Said Keller: “With the relatively small number of people I feed, is it really my responsibility to worry about carbon footprint?”
Keller goes on to say it is the responsibility of government to develop policies that promote environmental values.
And Aduriz: “to align yourself entirely with the idea of sustainability makes chefs complacent and limited.”
What we have here is an instance of a classical debate that goes back to Plato’s argument for tossing the poets out of his ideal polis. Should art be judged solely on its aesthetic value or should moral considerations influence our judgment.
Paula Crossfield at Civil Eats called the two chefs “dinosaurs” with attitudes “staler than day old bread.” And Nick Wiseman, writing for the Huffington Post, called their attitudes “disappointing”:
But focusing solely on the aesthetics and disclaiming any other responsibility altogether is a cop-out. He can’t singlehandedly change food policy but a philosophy of abdication (deferring instead to the “world’s governments”) fails to acknowledge that change needs leaders.
Crossfield and Wiseman are right that the influence of chefs of this stature goes well beyond the service they provide to their patrons, and they are thus responsible for spreading a message that devalues sustainability.

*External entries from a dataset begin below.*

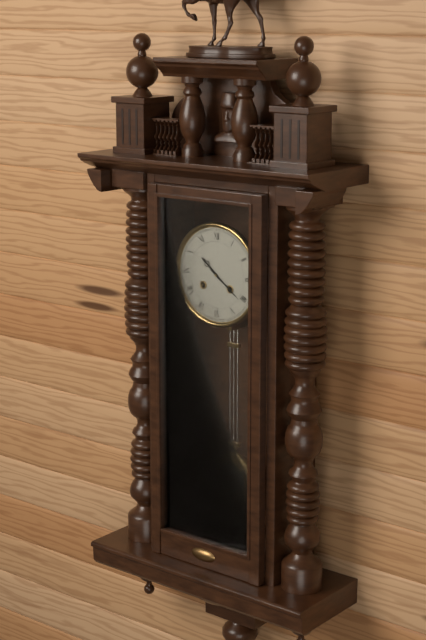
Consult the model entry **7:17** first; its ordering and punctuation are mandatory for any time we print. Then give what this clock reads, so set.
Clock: **10:21**
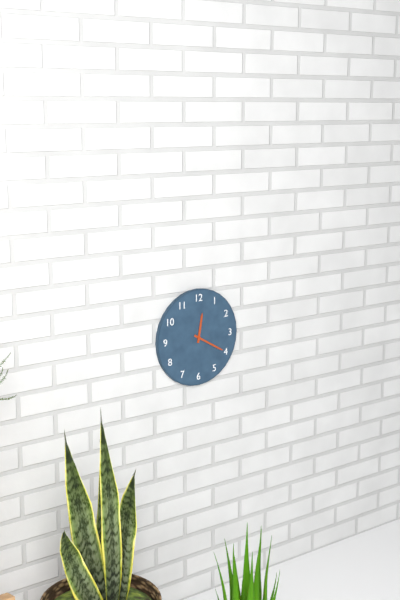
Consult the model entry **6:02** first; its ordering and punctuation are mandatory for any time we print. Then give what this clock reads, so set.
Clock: **12:20**
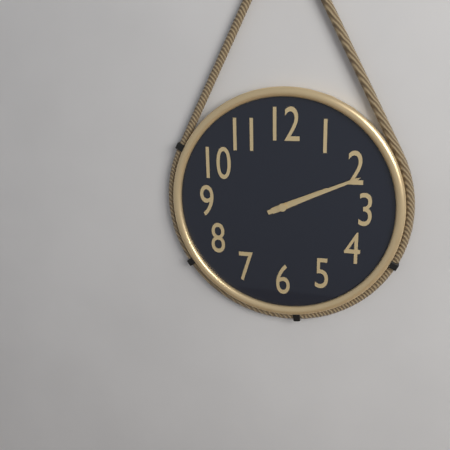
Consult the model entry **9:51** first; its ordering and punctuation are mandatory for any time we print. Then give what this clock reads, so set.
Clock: **2:11**
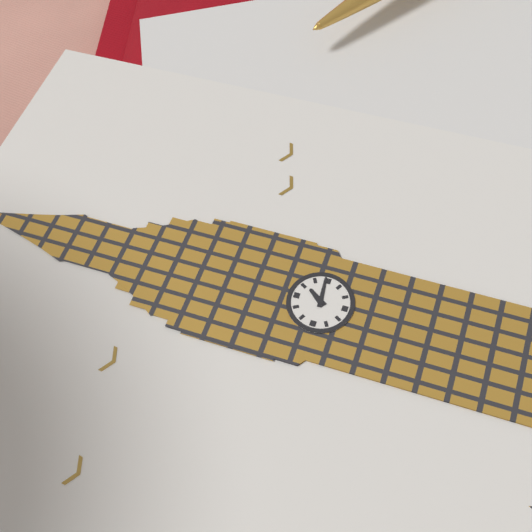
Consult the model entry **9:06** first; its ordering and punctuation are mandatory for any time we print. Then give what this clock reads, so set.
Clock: **1:14**
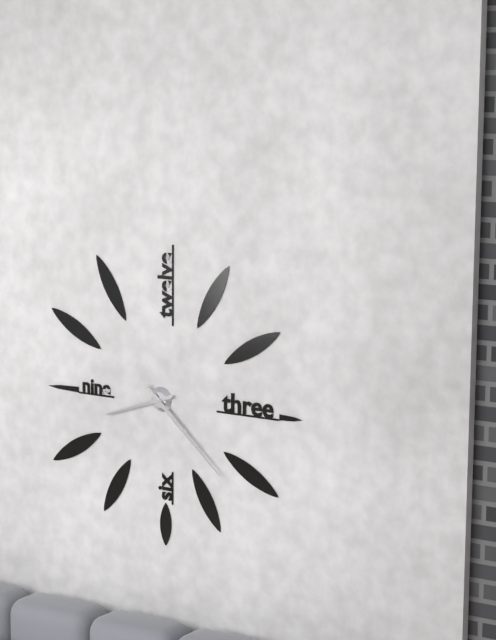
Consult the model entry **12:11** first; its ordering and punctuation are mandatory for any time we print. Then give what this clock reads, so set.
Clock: **8:22**
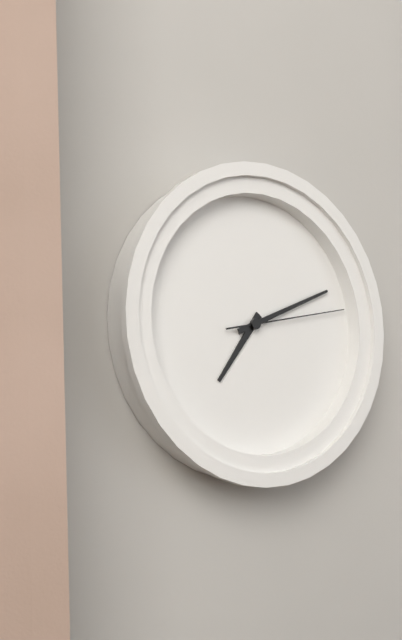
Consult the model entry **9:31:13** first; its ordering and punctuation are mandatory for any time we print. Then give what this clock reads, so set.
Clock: **7:11:13**
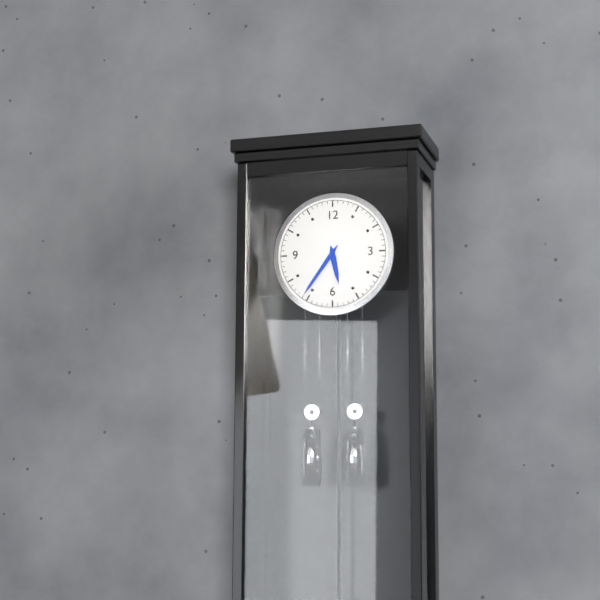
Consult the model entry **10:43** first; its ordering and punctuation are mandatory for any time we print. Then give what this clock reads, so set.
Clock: **5:36**
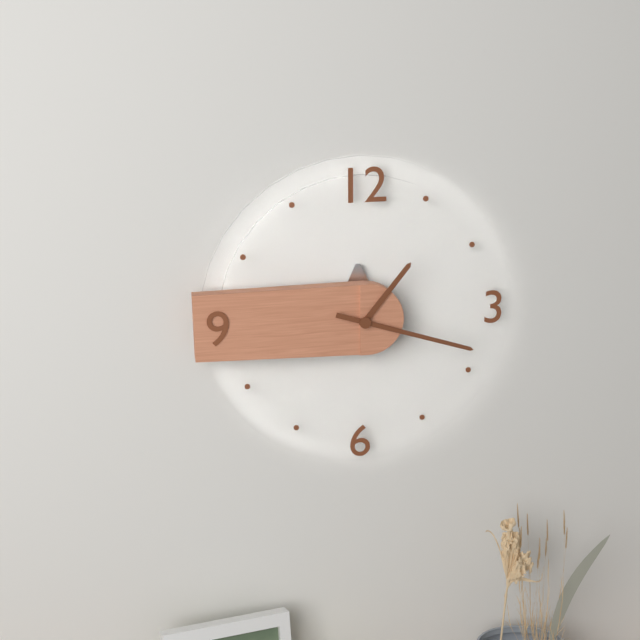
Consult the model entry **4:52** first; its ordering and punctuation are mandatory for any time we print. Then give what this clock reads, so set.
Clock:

But there is a genuine conflict between their obligation to uphold the standards of their art vs. their obligation to meet standards of social ethics. For artists, the former is a serious concern, one that most of us don’t face. To claim that the attitudes of these chefs is a “cop-out” is to discount the idea that artists have obligations to their artistic practice—which I would imagine forms the very substance of their lives.
It is not at all obvious that their obligation to rigorously adhere to standards of social ethics should be a weightier consideration.
We have a long tradition of letting artists off the hook for their moral transgressions. Paul Gauguin abandoned his wife and child to pursue his art, and the great poet Ezra Pound was an avowed Nazi. The world would be a poorer place without their works, despite their despicable behavior.
But we surely cannot compare Keller and Aduriz to Gauguin and Pound. Neither Keller nor Aduriz are indifferent to sustainability issues. They both assert that they use local, sustainably-produced ingredients when they can. We aren’t talking about moral monsters here. The fact is most of us are less than maximally virtuous when it comes sustainable practices, and most of us are willing to cut ethical corners when it comes to satisfying desires.
There is a good deal of the-pot-calling-the-kettle-black in this debate.
If we want great art, we have to let artists be artists. And that means putting up with their obsessions, especially when transgressions are minor.
Keller and Aduriz can continue to advocate for sustainable practices while at the same time maximizing the aesthetic appeal of their food. To do so is not hypocrisy. It is a recognition that there really are moral conflicts that have no easy resolution.